[YOUR INSTRUCTIONS] Check every line below, and copy those that include "within".
>>
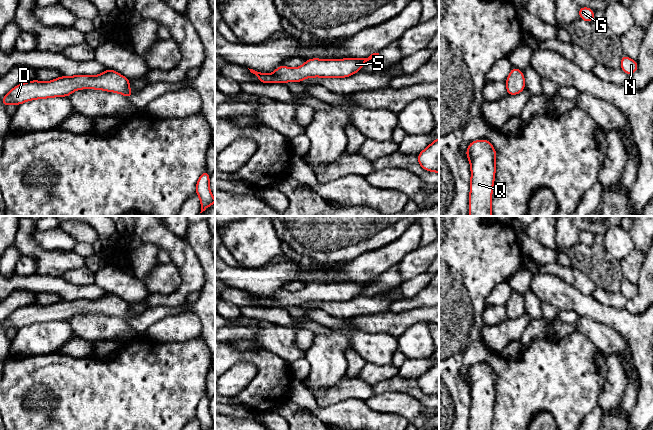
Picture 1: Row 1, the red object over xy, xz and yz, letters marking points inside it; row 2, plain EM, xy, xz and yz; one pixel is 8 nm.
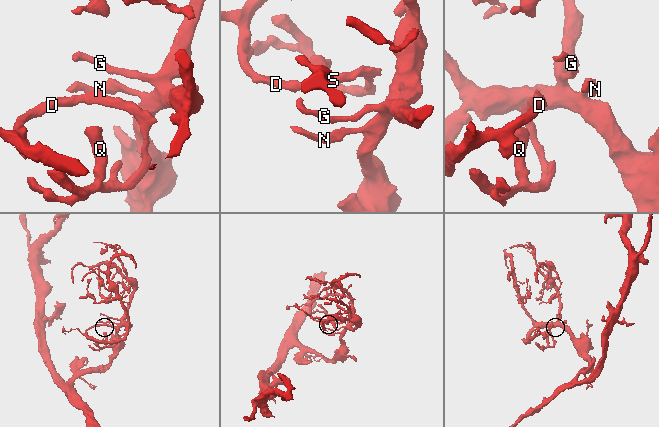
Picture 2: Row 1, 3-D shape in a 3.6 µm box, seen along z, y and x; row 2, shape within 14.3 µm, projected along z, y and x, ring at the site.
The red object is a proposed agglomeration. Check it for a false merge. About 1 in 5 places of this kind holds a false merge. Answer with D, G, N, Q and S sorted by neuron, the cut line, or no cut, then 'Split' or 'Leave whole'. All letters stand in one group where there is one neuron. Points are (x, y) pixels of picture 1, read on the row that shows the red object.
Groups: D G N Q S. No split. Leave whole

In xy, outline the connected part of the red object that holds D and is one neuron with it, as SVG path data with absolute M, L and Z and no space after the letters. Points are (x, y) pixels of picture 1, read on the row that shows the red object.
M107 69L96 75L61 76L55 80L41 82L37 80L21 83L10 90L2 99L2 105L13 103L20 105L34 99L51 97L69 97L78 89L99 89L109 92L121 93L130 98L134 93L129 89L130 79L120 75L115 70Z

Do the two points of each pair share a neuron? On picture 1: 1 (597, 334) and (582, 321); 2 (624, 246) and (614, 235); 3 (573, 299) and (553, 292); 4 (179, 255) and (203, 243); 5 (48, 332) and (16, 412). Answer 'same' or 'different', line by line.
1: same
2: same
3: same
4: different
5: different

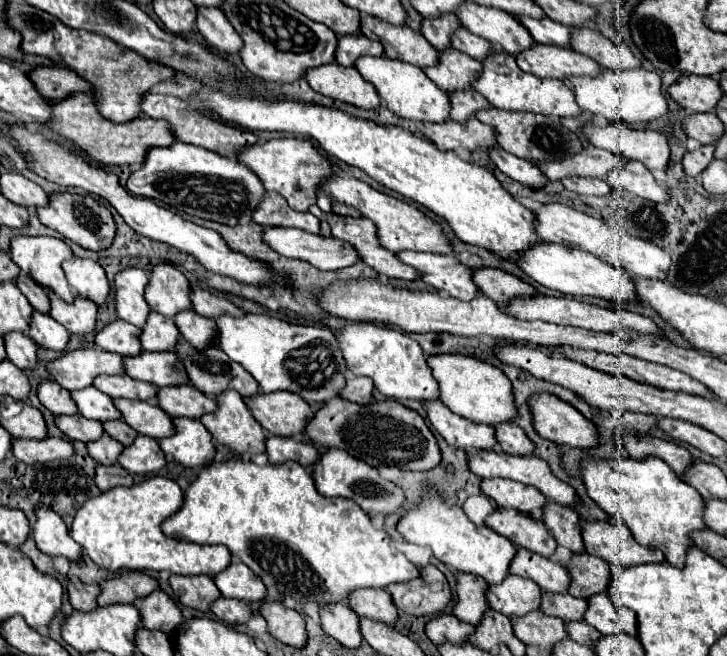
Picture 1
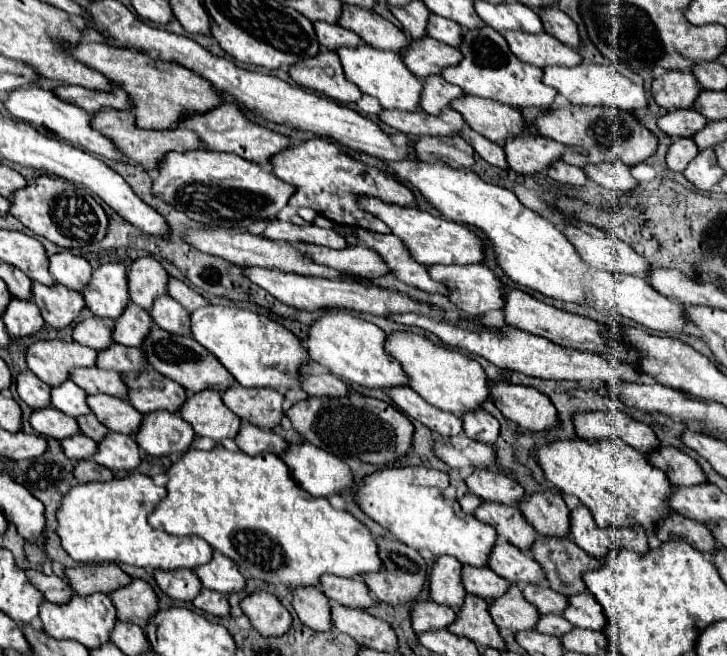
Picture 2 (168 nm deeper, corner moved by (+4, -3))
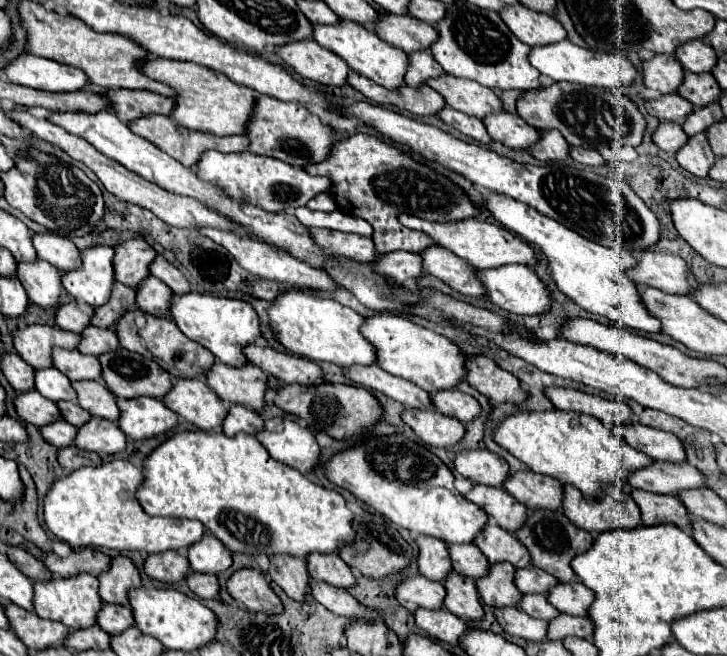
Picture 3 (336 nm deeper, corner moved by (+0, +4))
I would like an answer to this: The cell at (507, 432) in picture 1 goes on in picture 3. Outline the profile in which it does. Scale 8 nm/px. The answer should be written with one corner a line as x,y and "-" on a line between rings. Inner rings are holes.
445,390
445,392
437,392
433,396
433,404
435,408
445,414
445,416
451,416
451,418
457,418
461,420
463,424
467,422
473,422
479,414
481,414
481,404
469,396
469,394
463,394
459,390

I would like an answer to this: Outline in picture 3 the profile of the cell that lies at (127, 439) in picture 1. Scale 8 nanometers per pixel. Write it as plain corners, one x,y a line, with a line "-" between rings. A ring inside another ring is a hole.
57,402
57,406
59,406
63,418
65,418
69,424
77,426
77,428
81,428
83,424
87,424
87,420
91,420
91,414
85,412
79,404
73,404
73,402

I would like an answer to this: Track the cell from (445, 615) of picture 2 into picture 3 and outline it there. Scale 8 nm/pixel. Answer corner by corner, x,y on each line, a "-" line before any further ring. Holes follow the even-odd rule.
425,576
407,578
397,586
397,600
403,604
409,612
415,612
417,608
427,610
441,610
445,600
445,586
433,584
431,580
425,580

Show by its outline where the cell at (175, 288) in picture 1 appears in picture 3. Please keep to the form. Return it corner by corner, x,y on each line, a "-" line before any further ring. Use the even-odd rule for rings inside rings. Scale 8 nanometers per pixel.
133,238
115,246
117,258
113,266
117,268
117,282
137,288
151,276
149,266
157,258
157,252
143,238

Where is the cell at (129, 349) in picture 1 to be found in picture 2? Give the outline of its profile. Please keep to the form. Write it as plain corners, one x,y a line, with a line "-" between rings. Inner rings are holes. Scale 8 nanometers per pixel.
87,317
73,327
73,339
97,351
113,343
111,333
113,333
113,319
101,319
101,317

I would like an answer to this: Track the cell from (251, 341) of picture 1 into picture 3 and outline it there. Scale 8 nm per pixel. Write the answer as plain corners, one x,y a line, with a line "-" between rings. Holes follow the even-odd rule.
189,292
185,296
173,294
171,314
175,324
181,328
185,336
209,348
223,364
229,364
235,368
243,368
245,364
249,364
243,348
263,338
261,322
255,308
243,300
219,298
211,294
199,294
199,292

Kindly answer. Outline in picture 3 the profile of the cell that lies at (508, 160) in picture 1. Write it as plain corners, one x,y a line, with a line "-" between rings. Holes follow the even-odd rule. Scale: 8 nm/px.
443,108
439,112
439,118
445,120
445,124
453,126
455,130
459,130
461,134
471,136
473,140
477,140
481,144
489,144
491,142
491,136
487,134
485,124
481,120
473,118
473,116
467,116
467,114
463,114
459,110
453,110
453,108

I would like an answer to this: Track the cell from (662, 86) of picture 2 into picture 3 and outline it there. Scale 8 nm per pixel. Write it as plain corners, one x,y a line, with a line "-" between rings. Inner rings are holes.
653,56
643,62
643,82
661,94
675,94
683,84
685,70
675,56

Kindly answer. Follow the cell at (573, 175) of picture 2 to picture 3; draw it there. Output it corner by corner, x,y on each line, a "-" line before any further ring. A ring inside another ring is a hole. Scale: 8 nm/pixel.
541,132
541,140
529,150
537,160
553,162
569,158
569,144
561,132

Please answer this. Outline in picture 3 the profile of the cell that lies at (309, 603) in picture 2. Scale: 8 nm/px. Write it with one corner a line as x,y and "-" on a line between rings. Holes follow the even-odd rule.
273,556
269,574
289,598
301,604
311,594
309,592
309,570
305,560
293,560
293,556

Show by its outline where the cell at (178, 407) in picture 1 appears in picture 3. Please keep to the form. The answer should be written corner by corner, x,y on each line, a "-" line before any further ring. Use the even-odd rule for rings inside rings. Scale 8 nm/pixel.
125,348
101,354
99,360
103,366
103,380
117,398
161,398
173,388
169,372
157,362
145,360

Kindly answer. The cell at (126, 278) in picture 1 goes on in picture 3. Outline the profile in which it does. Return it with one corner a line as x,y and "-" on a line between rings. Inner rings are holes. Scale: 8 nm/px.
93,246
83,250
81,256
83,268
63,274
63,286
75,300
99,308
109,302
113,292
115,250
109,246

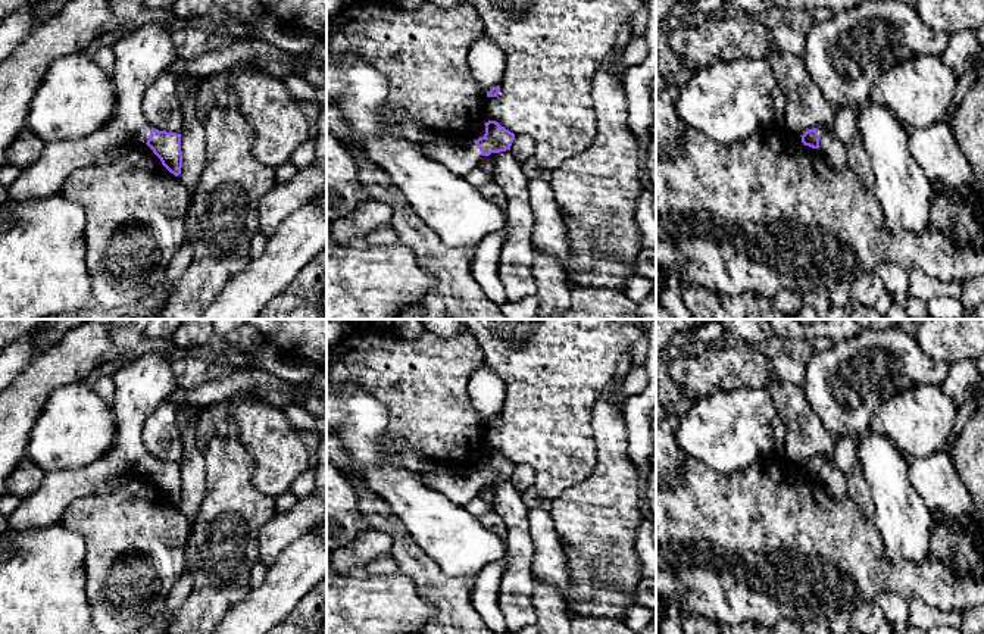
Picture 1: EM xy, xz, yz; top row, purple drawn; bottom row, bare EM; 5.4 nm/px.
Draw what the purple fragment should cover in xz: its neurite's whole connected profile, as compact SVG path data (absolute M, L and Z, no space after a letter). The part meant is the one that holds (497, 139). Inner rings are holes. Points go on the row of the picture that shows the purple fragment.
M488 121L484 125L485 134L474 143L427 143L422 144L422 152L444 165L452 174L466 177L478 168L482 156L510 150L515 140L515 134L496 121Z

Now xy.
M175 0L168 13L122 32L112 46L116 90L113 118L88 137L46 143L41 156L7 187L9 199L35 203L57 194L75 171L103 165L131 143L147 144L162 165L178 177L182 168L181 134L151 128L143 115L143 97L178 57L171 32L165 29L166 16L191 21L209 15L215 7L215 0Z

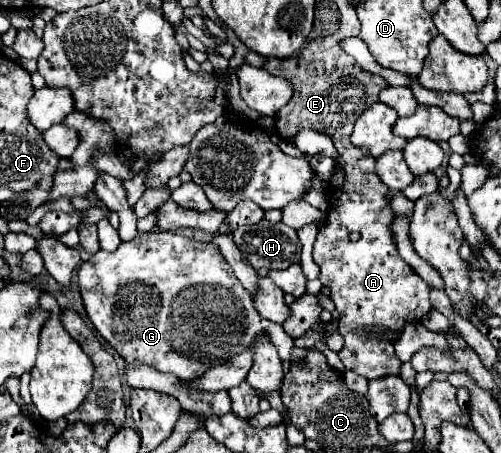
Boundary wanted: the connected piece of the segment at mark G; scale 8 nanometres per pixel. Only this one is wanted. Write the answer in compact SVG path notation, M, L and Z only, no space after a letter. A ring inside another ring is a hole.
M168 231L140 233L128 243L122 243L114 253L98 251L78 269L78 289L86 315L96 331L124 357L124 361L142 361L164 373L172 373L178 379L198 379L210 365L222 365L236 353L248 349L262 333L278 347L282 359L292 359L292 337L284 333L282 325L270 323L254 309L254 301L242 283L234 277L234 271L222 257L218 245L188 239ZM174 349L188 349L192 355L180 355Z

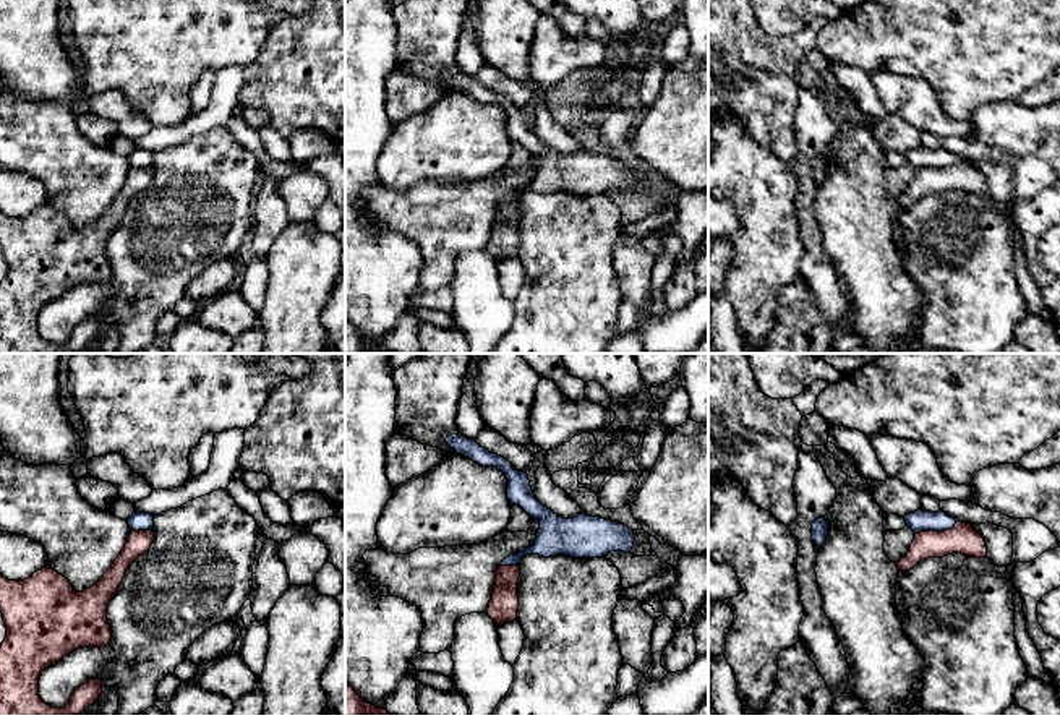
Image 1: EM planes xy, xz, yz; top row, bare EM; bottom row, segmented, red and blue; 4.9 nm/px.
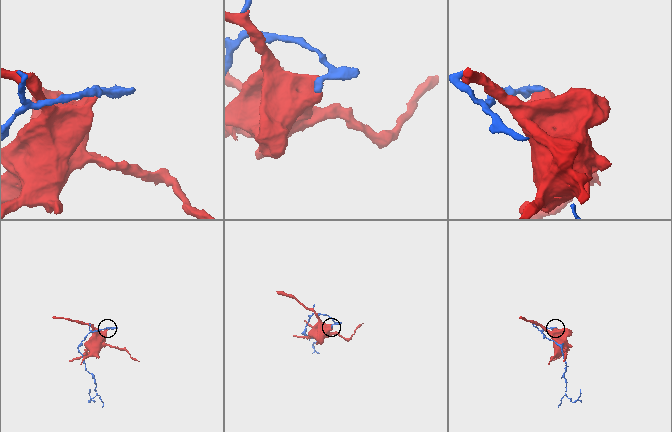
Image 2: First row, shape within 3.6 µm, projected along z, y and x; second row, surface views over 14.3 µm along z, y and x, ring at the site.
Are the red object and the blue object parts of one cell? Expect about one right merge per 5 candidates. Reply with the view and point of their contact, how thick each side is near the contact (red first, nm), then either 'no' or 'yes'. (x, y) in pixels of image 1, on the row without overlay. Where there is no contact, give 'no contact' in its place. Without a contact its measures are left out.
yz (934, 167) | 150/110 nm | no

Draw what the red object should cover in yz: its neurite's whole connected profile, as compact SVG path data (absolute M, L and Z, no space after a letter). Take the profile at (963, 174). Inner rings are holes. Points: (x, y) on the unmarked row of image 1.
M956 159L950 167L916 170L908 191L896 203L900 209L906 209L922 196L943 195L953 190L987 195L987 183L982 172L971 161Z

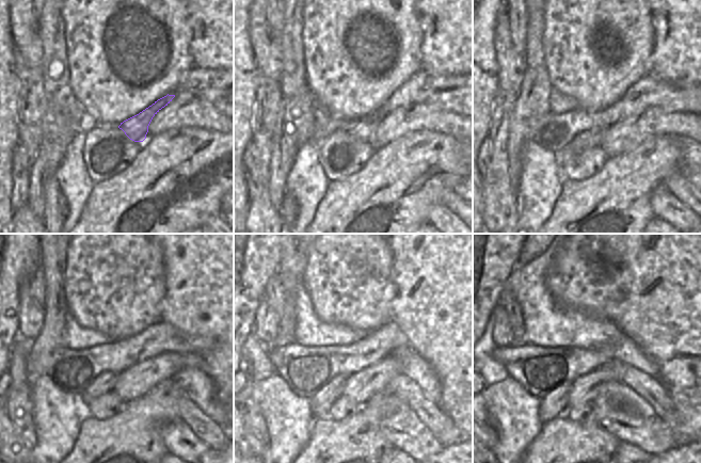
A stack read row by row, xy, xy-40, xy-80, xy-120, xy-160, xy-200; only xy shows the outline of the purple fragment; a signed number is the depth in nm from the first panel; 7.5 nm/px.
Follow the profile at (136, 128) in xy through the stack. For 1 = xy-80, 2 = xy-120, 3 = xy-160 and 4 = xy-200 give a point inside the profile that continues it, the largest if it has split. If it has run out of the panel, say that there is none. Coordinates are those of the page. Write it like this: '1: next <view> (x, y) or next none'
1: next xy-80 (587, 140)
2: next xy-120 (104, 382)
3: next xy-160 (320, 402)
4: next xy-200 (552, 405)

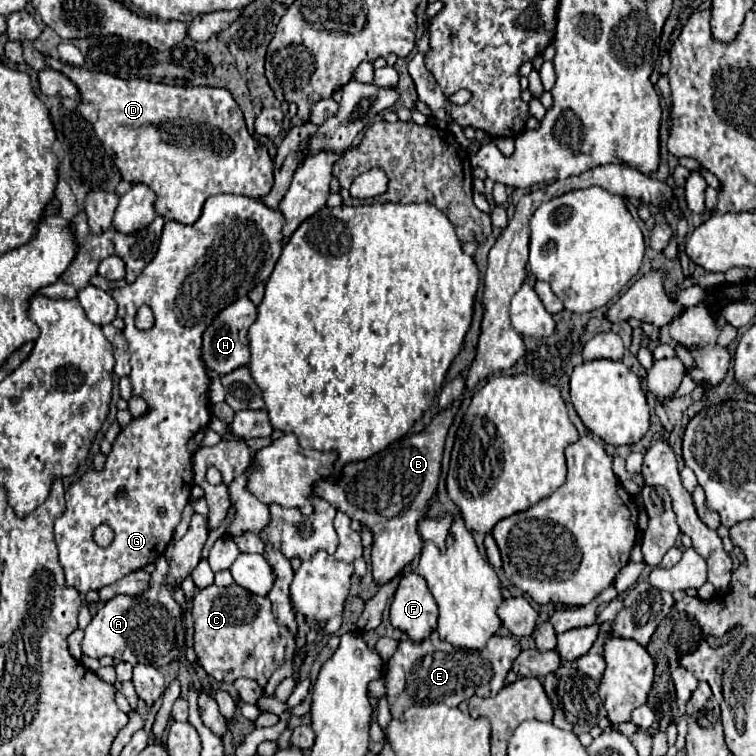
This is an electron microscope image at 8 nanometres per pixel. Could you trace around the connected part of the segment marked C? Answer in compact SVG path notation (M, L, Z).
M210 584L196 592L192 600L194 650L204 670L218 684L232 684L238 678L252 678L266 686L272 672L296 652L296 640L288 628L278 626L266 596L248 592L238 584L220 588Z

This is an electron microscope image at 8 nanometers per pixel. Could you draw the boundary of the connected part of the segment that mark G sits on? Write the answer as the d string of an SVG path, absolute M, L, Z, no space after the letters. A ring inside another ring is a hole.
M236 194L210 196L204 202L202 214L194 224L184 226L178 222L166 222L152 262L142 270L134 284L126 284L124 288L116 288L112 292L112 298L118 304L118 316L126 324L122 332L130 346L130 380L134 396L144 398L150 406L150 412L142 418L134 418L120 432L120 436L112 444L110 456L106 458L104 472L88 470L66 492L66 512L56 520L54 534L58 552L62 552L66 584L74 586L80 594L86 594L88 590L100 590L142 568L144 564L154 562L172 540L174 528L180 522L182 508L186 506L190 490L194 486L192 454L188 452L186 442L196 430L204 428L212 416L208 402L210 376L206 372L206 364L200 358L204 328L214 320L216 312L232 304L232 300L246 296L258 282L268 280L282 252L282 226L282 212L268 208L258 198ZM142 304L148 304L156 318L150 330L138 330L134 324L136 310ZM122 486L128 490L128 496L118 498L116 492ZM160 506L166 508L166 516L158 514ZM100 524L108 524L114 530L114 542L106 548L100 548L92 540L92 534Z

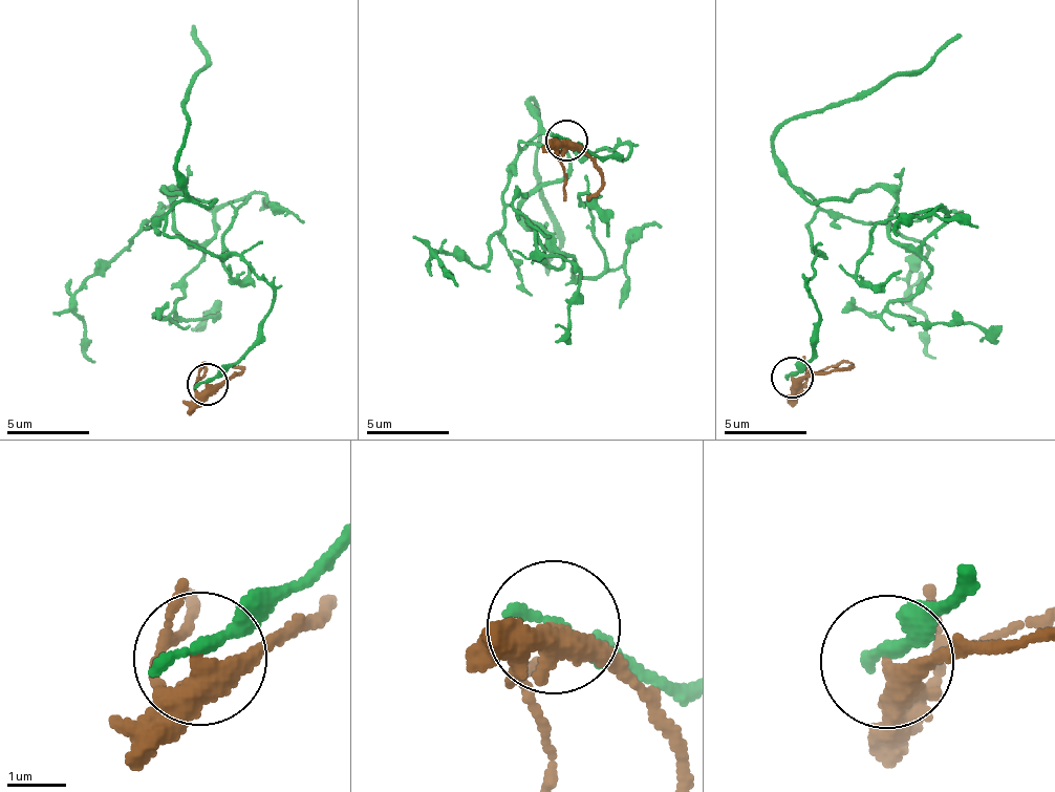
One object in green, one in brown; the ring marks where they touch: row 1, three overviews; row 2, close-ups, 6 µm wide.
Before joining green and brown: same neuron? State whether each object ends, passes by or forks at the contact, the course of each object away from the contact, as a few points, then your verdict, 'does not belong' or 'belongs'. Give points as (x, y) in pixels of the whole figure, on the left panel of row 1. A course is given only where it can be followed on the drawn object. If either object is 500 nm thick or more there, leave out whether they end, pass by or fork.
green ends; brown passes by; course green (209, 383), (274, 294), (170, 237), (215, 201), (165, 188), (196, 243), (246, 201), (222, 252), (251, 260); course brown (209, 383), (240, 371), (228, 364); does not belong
<<
[WRITTEN SOLUTION]
Picture 2: Row 1, 3-D shape in a 3.6 µm box, seen along z, y and x; row 2, shape within 14.3 µm, projected along z, y and x, ring at the site.
Image 2: First row, shape within 3.6 µm, projected along z, y and x; second row, surface views over 14.3 µm along z, y and x, ring at the site.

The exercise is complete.